***** INPUT DATA

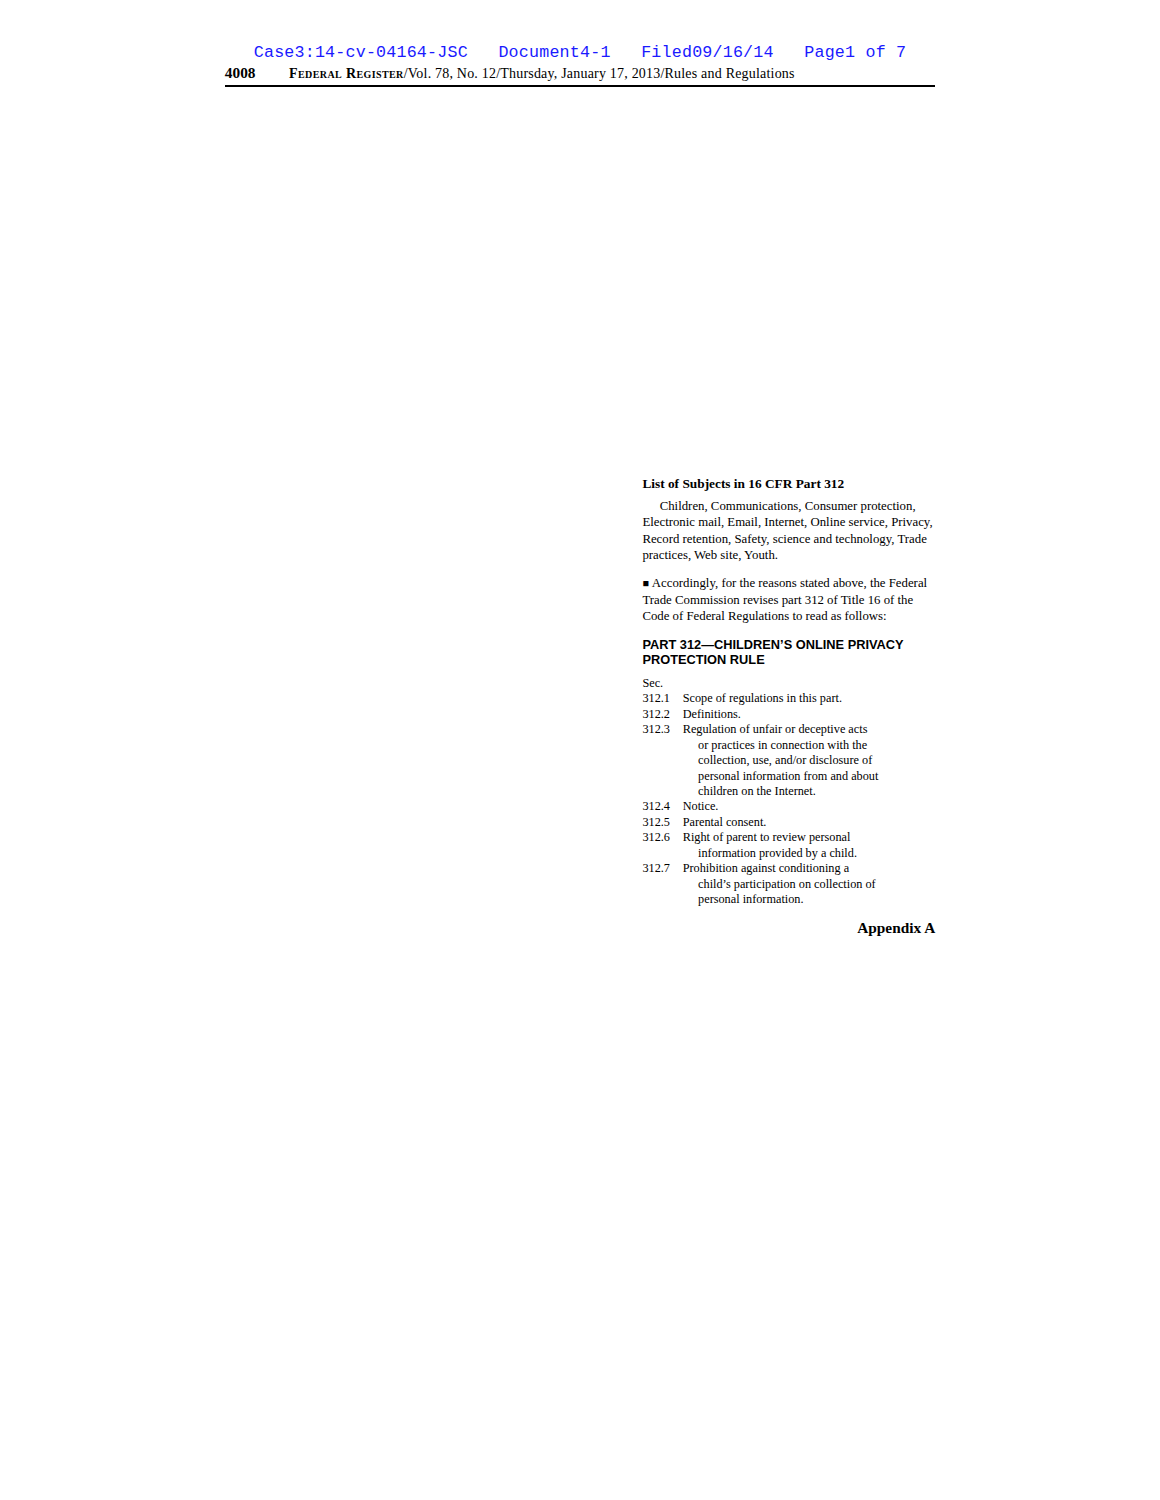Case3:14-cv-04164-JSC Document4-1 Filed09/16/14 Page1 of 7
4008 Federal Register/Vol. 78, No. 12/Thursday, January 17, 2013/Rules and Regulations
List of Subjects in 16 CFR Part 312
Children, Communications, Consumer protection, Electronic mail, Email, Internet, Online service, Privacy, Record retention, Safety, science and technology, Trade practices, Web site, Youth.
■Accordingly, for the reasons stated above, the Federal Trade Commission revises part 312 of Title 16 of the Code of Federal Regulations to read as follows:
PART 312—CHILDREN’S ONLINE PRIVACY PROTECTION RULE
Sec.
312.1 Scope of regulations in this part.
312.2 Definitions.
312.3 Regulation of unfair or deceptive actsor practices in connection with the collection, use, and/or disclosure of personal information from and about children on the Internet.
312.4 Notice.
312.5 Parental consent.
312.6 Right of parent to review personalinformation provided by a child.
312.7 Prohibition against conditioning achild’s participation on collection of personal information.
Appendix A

**********
***** INPUT DATA

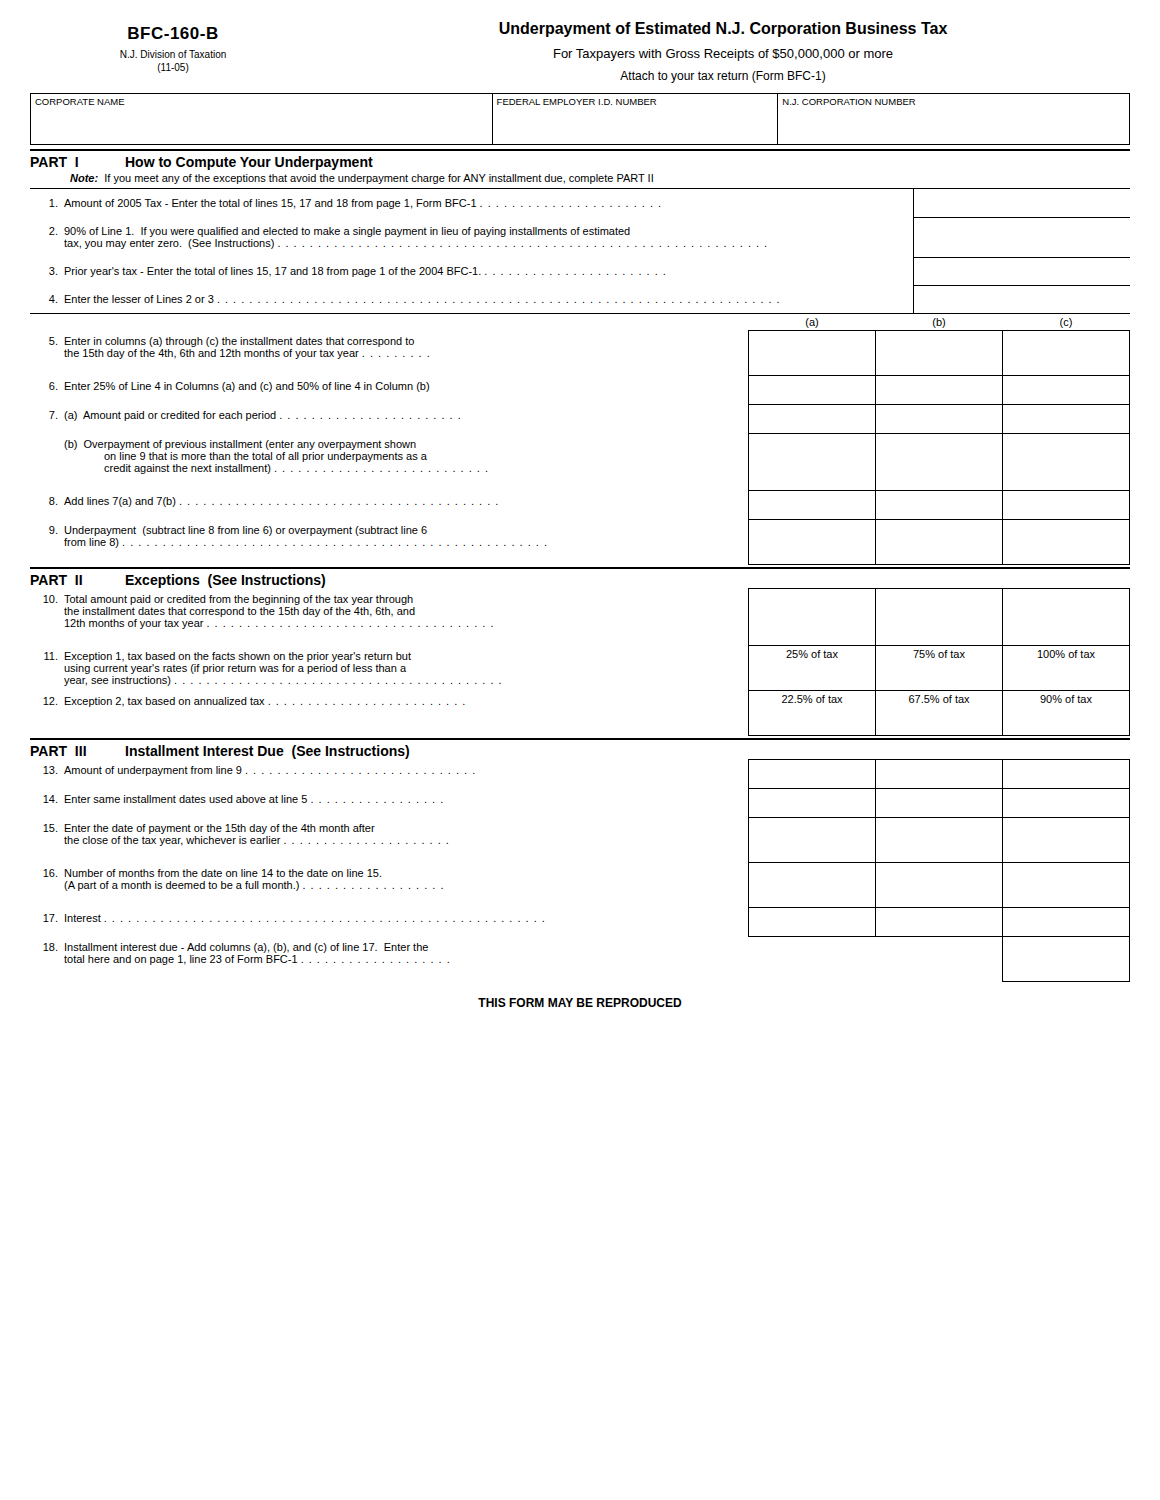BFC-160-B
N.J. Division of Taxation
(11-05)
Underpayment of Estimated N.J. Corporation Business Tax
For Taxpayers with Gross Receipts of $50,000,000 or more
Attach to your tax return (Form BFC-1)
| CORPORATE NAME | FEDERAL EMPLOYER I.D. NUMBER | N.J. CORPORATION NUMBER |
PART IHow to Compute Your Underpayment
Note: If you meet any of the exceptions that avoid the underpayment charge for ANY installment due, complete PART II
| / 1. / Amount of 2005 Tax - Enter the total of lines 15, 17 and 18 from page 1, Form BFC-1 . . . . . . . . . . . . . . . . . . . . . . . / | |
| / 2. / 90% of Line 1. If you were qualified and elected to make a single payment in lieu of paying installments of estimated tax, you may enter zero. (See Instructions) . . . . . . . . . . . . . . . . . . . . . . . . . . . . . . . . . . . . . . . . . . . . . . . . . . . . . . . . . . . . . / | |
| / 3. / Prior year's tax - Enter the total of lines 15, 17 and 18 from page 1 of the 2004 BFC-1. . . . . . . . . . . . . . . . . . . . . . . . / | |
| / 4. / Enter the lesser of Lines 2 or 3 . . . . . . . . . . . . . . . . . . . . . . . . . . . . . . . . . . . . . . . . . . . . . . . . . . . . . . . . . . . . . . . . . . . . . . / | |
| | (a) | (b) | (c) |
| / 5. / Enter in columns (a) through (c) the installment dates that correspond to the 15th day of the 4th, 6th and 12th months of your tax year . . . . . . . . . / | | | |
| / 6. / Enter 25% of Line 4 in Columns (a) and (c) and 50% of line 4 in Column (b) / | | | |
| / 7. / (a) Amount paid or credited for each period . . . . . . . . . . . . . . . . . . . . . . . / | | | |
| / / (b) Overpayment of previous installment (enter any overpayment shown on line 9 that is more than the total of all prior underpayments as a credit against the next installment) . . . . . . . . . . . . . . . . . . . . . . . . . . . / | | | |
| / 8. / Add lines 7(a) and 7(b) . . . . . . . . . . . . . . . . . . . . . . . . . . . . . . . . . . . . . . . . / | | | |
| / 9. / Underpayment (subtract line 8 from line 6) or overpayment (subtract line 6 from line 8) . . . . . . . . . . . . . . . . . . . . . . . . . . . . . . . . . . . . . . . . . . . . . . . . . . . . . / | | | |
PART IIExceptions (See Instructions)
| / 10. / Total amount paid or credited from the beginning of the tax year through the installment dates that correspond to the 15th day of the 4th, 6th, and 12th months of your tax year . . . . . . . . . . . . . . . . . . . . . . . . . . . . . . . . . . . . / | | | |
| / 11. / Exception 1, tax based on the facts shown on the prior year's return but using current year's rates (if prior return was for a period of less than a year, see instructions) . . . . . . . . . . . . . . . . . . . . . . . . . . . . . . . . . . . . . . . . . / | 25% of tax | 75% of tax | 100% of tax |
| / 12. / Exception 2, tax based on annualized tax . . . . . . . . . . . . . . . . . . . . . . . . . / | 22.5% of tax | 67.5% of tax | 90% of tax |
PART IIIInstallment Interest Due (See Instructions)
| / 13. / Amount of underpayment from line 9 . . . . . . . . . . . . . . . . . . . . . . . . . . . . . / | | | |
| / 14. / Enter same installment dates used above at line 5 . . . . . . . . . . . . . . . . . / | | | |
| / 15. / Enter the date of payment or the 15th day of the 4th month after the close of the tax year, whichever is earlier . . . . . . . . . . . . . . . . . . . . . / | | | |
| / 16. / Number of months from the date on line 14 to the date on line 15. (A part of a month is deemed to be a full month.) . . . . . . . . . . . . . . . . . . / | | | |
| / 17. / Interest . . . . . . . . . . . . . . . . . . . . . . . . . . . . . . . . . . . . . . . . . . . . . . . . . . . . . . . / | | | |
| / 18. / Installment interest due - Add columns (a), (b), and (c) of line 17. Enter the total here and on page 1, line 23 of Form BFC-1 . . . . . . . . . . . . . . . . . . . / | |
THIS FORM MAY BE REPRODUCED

**********

* **ABOUT THIS TASK**
Go to the line with "18. / Installment" in the entries above and repeat every line from there through the line with "THIS FORM MAY BE REPRODUCED", exactly and with no other text.

* **RESPONSE TO THE TASK**
| / 18. / Installment interest due - Add columns (a), (b), and (c) of line 17. Enter the total here and on page 1, line 23 of Form BFC-1 . . . . . . . . . . . . . . . . . . . / | |
THIS FORM MAY BE REPRODUCED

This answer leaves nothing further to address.